A unanimous jury originally sentenced Tsarnaev to death in May 2015 ― a punishment the Justice Department had sought under then-President Barack Obama ― before an appeals court reduced the sentence last year to life without parole. Although the state of Massachusetts outlawed the death penalty decades ago, federal charges can still carry a fatal sentence.
The bombing on April 15, 2013, is considered one of the worst acts of terrorism in the U.S., which the bombers allegedly carried out to punish Americans for U.S. wars in Muslim nations. Three people at the Boston Marathon were killed when a pair of homemade bombs detonated near the finish line. More than 260 others were wounded, many of whom lost limbs or suffered other life-altering scars.

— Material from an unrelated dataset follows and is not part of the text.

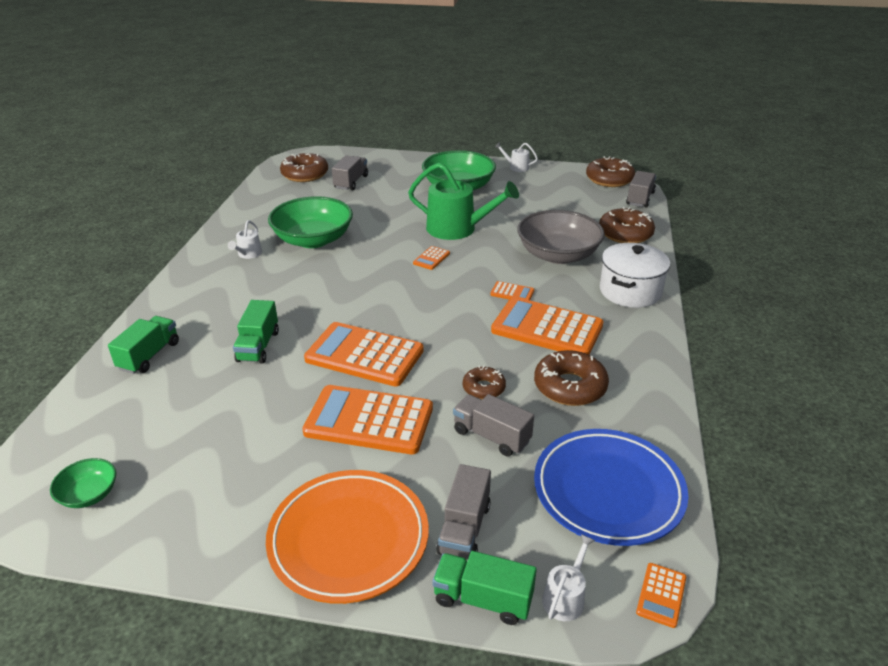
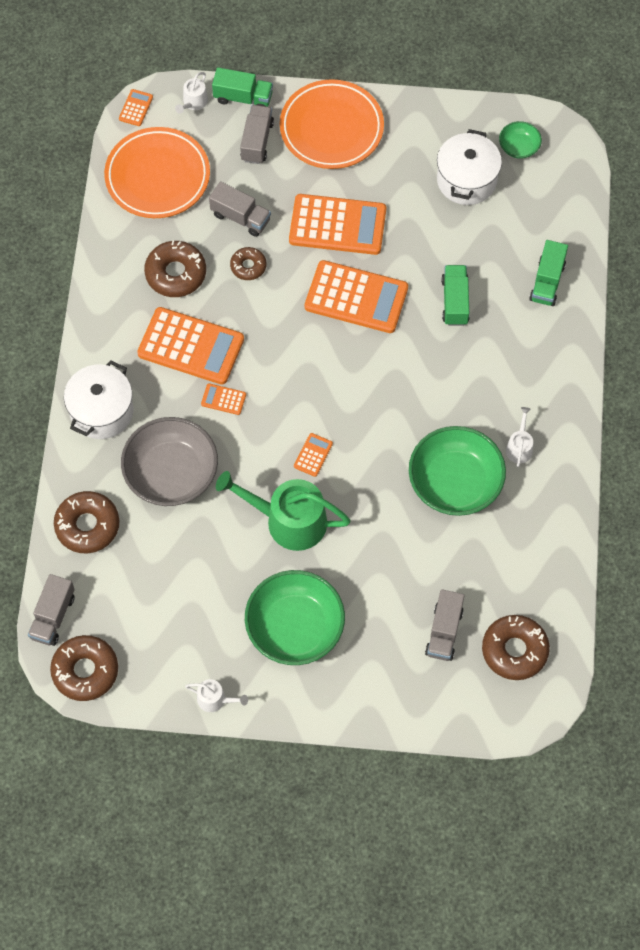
camera: 175 degrees right, 30 degrees up
blue plate [534,429,688,546] -> orange plate [104,127,210,218]
none -> white pot [437,129,502,205]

Tsarnaev, then 19, had helped plan the attack with his older brother, Tamerlan, 26, who died while the two were trying to escape from police.
The brothers took a fourth life ― that of an MIT police officer ― during the botched getaway.

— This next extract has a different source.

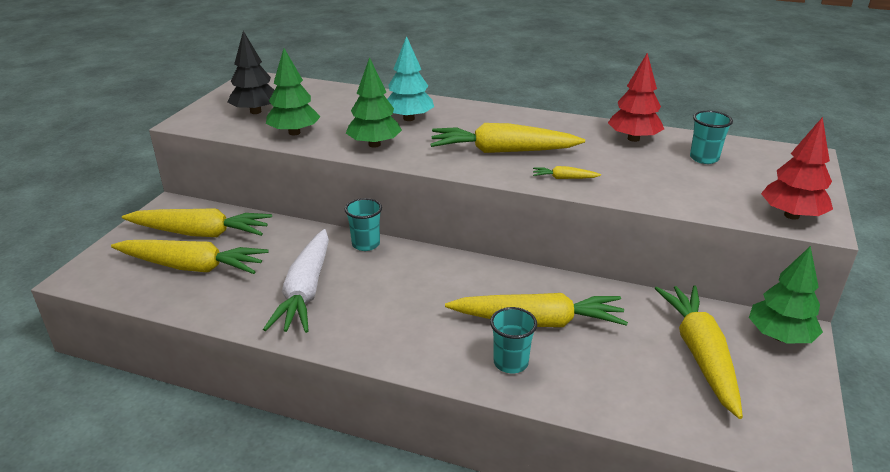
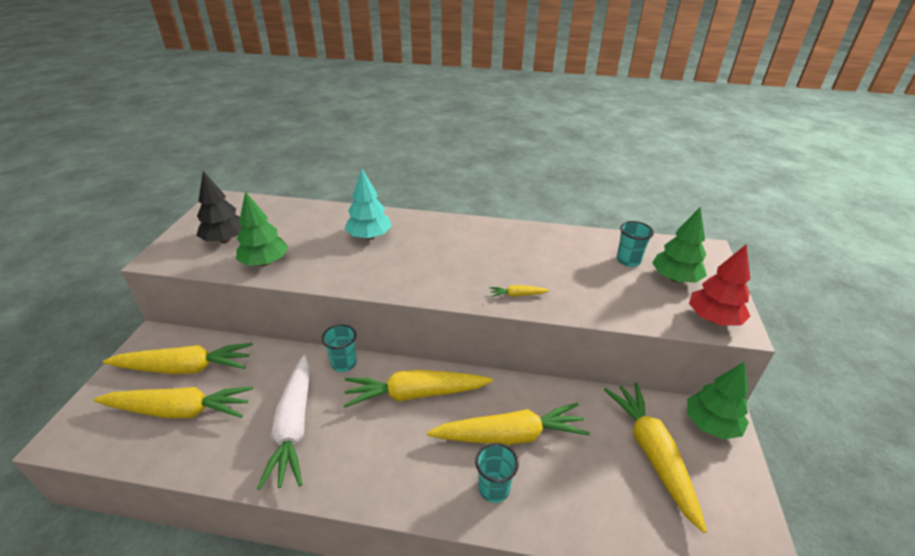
camera: 10 degrees left, 5 degrees up
green tree [346,57,402,148] -> green tree moved to [652,207,707,283]
yellow carrot [430,123,585,153] -> yellow carrot moved to [343,370,493,408]
red tree [608,53,664,142] -> none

Attorneys for Tsarnaev argued in court that although he was a part of the plot, his older brother was its true architect, convincing his impressionable younger sibling to help with a hateful attack he otherwise would not have pursued. They failed to convince a jury of seven women and five men.
However, the 1st U.S. Circuit Court of Appeals lessened Tsarnaev’s punishment to life behind bars in July 2020. The appeals court decided that the judge who oversaw the 2015 trial did not adequately screen potential jurors about what they may have already read or heard about the case, which had sparked global media attention.
The appeals court also decided that the district court should not have excluded evidence that Tamerlan had been implicated in a grisly 2011 triple homicide from the sentencing phase of the trial, ruling that such evidence was “highly probative of Tamerlan’s ability to influence Dzhokhar.”
“[E]vidence of this sort could reasonably have persuaded at least one juror that Dzhokhar did what he did because he feared what his brother might do to him if he refused,” the appellate court said.
A few Supreme Court justices, particularly Justice Elena Kagan, also appeared to doubt the government’s argument that the murder evidence would not have made a difference to jurors. Some of the court’s conservatives, including Justice Brett Kavanaugh, seemed to suggest that the evidence was properly ignored at the trial.
Under the Trump administration, the Justice Department swiftly sought to appeal the appeals court’s ruling, with then-Attorney General Bill Barr saying his department would do “whatever’s necessary” to secure a death sentence for Tsarnaev.
In June, Biden’s Justice Department moved forward, filing a 48-page brief in June arguing that Tsarnaev’s sentence had been wrongly overturned.